St. Clair County Remnants Of The Past
 

 

St. Clair County
Remnants Of The Past

Baker - Wells

Lowry City Quasicentennial
1871-1996

In September of 1869, William and Nancy Baker, John, Alice, and Myrtle came to Missouri from Ohio to settle on a prairie farm two miles west of Lowry City. It was here that O.E., Lois, Flossie, W.E., and Everett were born - and Everett died at age nine.

William and Nancy Baker were charter members of the Concord Baptist Church and served in that church thirty-nine years. After moving to Lowry City, they transferred their membership to the First Baptist Church.

A stained-glass window in honor of William and Nancy Baker is on the stairway of the First Baptist Church, Osceola.

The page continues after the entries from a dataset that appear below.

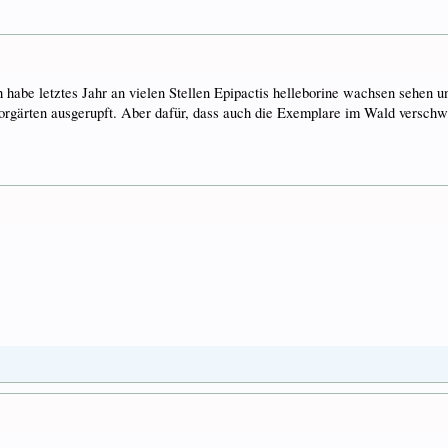
Ich habe letztes Jahr an vielen Stellen Epipactis helleborine wachsen sehen 
orgärten ausgerupft. Aber dafür, dass auch die Exemplare im Wald verschwu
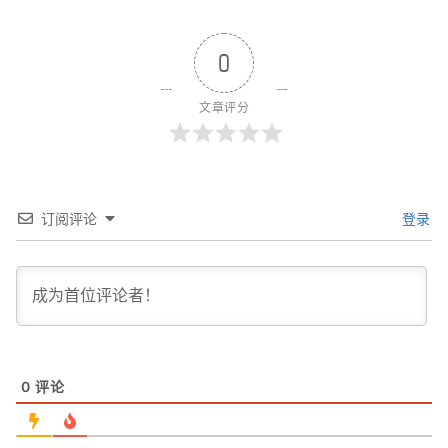
0
文章评分
订阅评论
登录
0
评论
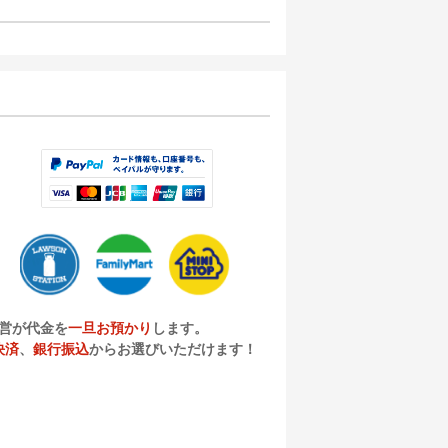
営が代金を
一旦お預かり
します。
決済
、
銀行振込
からお選びいただけます！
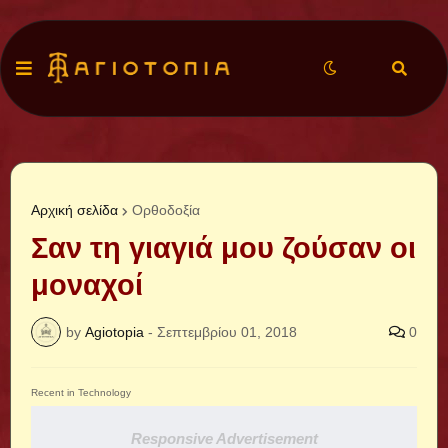
Αρχική σελίδα
Ορθοδοξία
Σαν τη γιαγιά μου ζούσαν οι
μοναχοί
by
Agiotopia
-
Σεπτεμβρίου 01, 2018
0
Recent in Technology
Responsive Advertisement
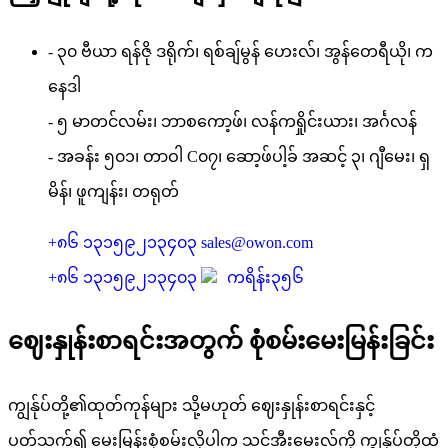
- ၃၀ ဗီယာ ရန်ဇို ဒရိုက်၊ ရစ်ချ်မွန် ဟေးလ်၊ အွန်တေရီယို၊ က
နေဒါ
- ၅ မာတင်လမ်း၊ ဘာစကော့ဖ်၊ လန်ကရှိုင်းယား၊ အင်္ဂလန်
- အခန်း ၅၀၁၊ တာဝါ C၀၇၊ ဆော့ဖ်ပါ့ခ် အဆင့် ၃၊ ဂျီမေး၊ ရှ
မိန်၊ ဖူကျန်း၊ တရုတ်
+၈၆ ၁၃၁၅၉၂၁၃၄၀၃
sales@owon.com
+၈၆ ၁၃၁၅၉၂၁၃၄၀၃
ကရိန်း၃၅၆
ဈေးနှုန်းစာရင်းအတွက် စုံစမ်းမေးမြန်းခြင်း
ကျွန်ုပ်တို့၏ထုတ်ကုန်များ သို့မဟုတ် ဈေးနှုန်းစာရင်းနှင့်
ပတ်သက်၍ မေးမြန်းစုံစမ်းလိုပါက သင့်အီးမေးလ်ကို ကျွန်ုပ်တို့ထံ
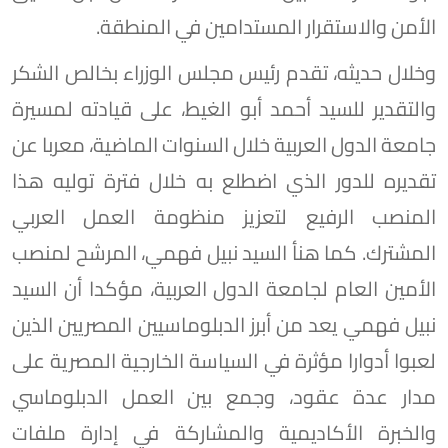
الأمن والاستقرار المستدامين في المنطقة.
وخلال حديثه، تقدم رئيس مجلس الوزراء بخالص الشكر
والتقدير للسيد أحمد أبو الغيط، على قيادته لمسيرة
جامعة الدول العربية خلال السنوات الماضية، معربا عن
تقديره للدور الذي اضطلع به خلال فترة توليه هذا
المنصب الرفيع لتعزيز منظومة العمل العربي
المشترك. كما هنأ السيد نبيل فهمي، المرشح لمنصب
الأمين العام لجامعة الدول العربية، مؤكدا أن السيد
نبيل فهمي يعد من أبرز الدبلوماسيين المصريين الذين
لعبوا أدوارا مؤثرة في السياسة الخارجية المصرية على
مدار عدة عقود، وجمع بين العمل الدبلوماسي
والخبرة الأكاديمية والمشاركة في إدارة ملفات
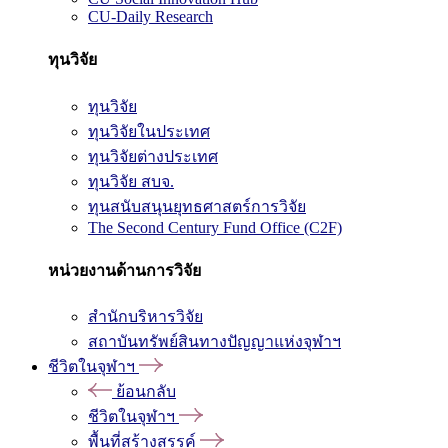
CU-Daily Research
ทุนวิจัย
ทุนวิจัย
ทุนวิจัยในประเทศ
ทุนวิจัยต่างประเทศ
ทุนวิจัย สบจ.
ทุนสนับสนุนยุทธศาสตร์การวิจัย
The Second Century Fund Office (C2F)
หน่วยงานด้านการวิจัย
สำนักบริหารวิจัย
สถาบันทรัพย์สินทางปัญญาแห่งจุฬาฯ
ชีวิตในจุฬาฯ
ย้อนกลับ
ชีวิตในจุฬาฯ
พื้นที่สร้างสรรค์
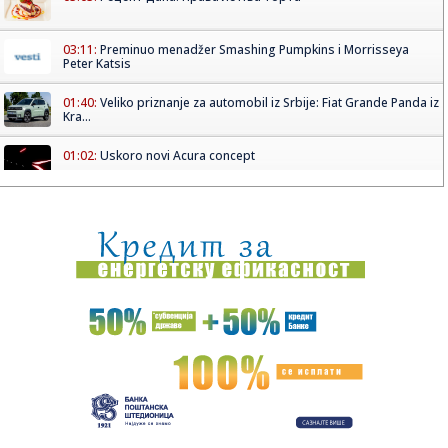
03:11:
Preminuo menadžer Smashing Pumpkins i Morrisseya
Peter Katsis
01:40:
Veliko priznanje za automobil iz Srbije: Fiat Grande Panda iz
Kra...
01:02:
Uskoro novi Acura concept
01:00:
Dogodilo se na današnji datum, 8. avgust
00:32:
Velika zamena kontejnera na Zvezdari: Stiglo 177 novih, a
„dža...
00:16:
Singapur ima plan za borbu protiv paklenih vrućina: Ovako
hoće ...
00:03:
Na današnji dan, 8. avgust
00:03:
Volkswagen menja poslovnu strategiju u SAD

Just one-half mile east of the Baker farm was the 120-acre farm purchased by Holdage H. Wells in the spring of 1882. The Wells family had come from Illinois the year before but had spent several months in Appleton City in order for H.H. and William, a teenager, to work on the railroad.

Wells built a two-room log house for his wife Sarah Mildred and son. Their other child, a daughter Laura, had died before they left Illinois.

William Wells met Myrtle Baker at the Pleasant View School. Their friendship developed into courtship and the couple was married October 21, 1886, and moved into the log house vacated by his parents.

H.H. Wells and Sarah had moved into a new two-room house one-half mile north. They doted on their first grandchild, Winnie Wells, and he enjoyed her five years before his death.

William M. Wells and Myrtle had six children: Winnie W. McMichael, 1889-1962; Ray M. Wells, 1893-1926; Faye S. Wells, 1896-1927; Ried H. Wells, 1898-1978; Ferne W. Duzan, 1901-?; Mildred W. Roberts, 1907-?.

William Henry Baker, 1841-1920 and Nancy Sperry Baker, 1839-1930 are both buried at Concord.

Holden Harrison Wells, 1841-1894 and Sarah Mildred Stevens Wells, 1846-1919 are both buried at Breon, west of Lowry City.

William Marshall Wells, 1866-1949 and Myrtle Baker Wells, 1868-1959 are both buried at Lowry City.